Saved data entries
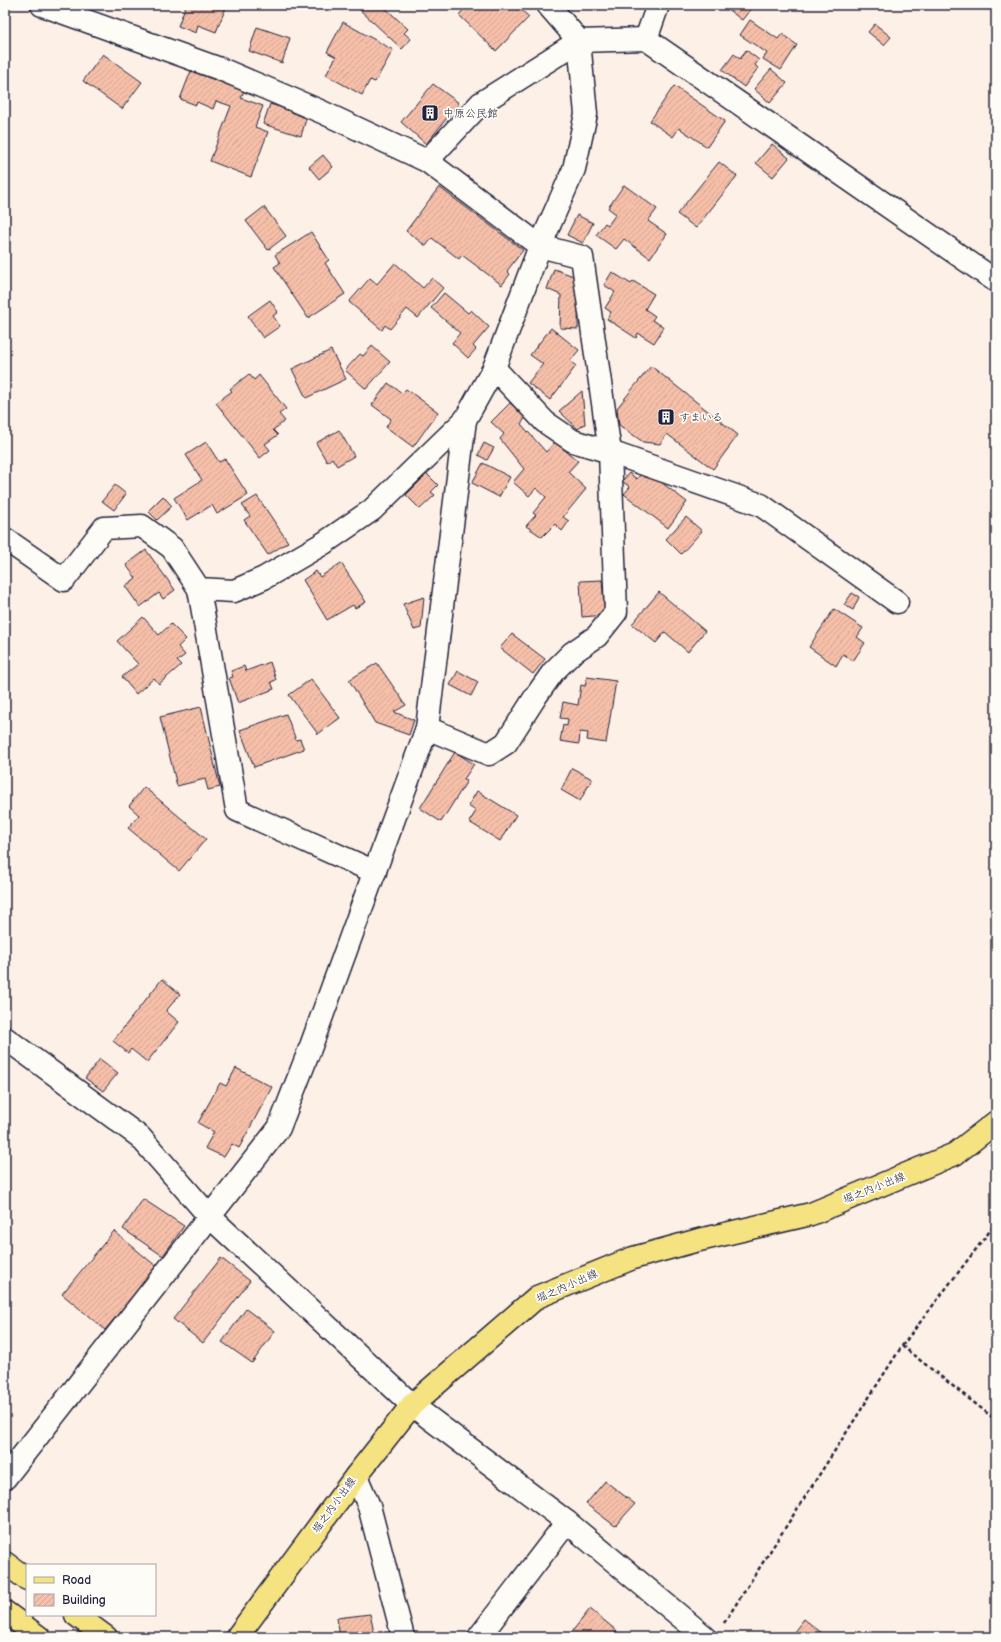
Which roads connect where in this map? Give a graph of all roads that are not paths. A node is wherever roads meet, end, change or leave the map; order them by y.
1 (42, 5) edge
2 (548, 5) edge
3 (658, 5) edge
4 (646, 39) junction
5 (579, 41) junction
6 (427, 161) junction
7 (540, 246) junction
8 (996, 281) edge
9 (494, 368) junction
10 (465, 420) junction
11 (610, 452) junction
12 (5, 539) edge
13 (199, 589) junction
14 (897, 602) dead end
15 (427, 728) junction
16 (375, 872) junction
17 (5, 1038) edge
18 (996, 1122) edge
19 (209, 1216) junction
20 (412, 1405) junction
21 (356, 1476) junction
22 (5, 1478) edge
23 (567, 1522) junction
24 (5, 1563) edge
25 (26, 1578) edge
26 (5, 1612) edge
27 (77, 1616) edge
28 (39, 1637) edge
29 (106, 1637) edge
30 (238, 1637) edge
31 (403, 1637) edge
32 (479, 1637) edge
33 (705, 1637) edge

1 - 6 street
2 - 5 street
3 - 4 street
4 - 5 street
4 - 8 street
5 - 6 street
5 - 7 street
6 - 7 street
7 - 9 street
7 - 11 street
9 - 10 street
9 - 11 street
10 - 13 street
10 - 15 street
11 - 14 street
11 - 15 street
12 - 13 street
13 - 16 street
15 - 16 street
16 - 19 street
17 - 19 street
18 - 20 main road, 堀之内小出線
19 - 20 street
19 - 22 street
20 - 21 main road, 堀之内小出線
20 - 23 street
21 - 30 main road, 堀之内小出線
21 - 31 street
23 - 32 street
23 - 33 street
24 - 25 main road
26 - 28 main road
27 - 29 main road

Task description:
Verbatim output of the entries is required, with each image left out.

Reply:
Which roads connect where in this map? Give a graph of all roads that are not paths. A node is wherever roads meet, end, change or leave the map; order them by y.
1 (42, 5) edge
2 (548, 5) edge
3 (658, 5) edge
4 (646, 39) junction
5 (579, 41) junction
6 (427, 161) junction
7 (540, 246) junction
8 (996, 281) edge
9 (494, 368) junction
10 (465, 420) junction
11 (610, 452) junction
12 (5, 539) edge
13 (199, 589) junction
14 (897, 602) dead end
15 (427, 728) junction
16 (375, 872) junction
17 (5, 1038) edge
18 (996, 1122) edge
19 (209, 1216) junction
20 (412, 1405) junction
21 (356, 1476) junction
22 (5, 1478) edge
23 (567, 1522) junction
24 (5, 1563) edge
25 (26, 1578) edge
26 (5, 1612) edge
27 (77, 1616) edge
28 (39, 1637) edge
29 (106, 1637) edge
30 (238, 1637) edge
31 (403, 1637) edge
32 (479, 1637) edge
33 (705, 1637) edge

1 - 6 street
2 - 5 street
3 - 4 street
4 - 5 street
4 - 8 street
5 - 6 street
5 - 7 street
6 - 7 street
7 - 9 street
7 - 11 street
9 - 10 street
9 - 11 street
10 - 13 street
10 - 15 street
11 - 14 street
11 - 15 street
12 - 13 street
13 - 16 street
15 - 16 street
16 - 19 street
17 - 19 street
18 - 20 main road, 堀之内小出線
19 - 20 street
19 - 22 street
20 - 21 main road, 堀之内小出線
20 - 23 street
21 - 30 main road, 堀之内小出線
21 - 31 street
23 - 32 street
23 - 33 street
24 - 25 main road
26 - 28 main road
27 - 29 main road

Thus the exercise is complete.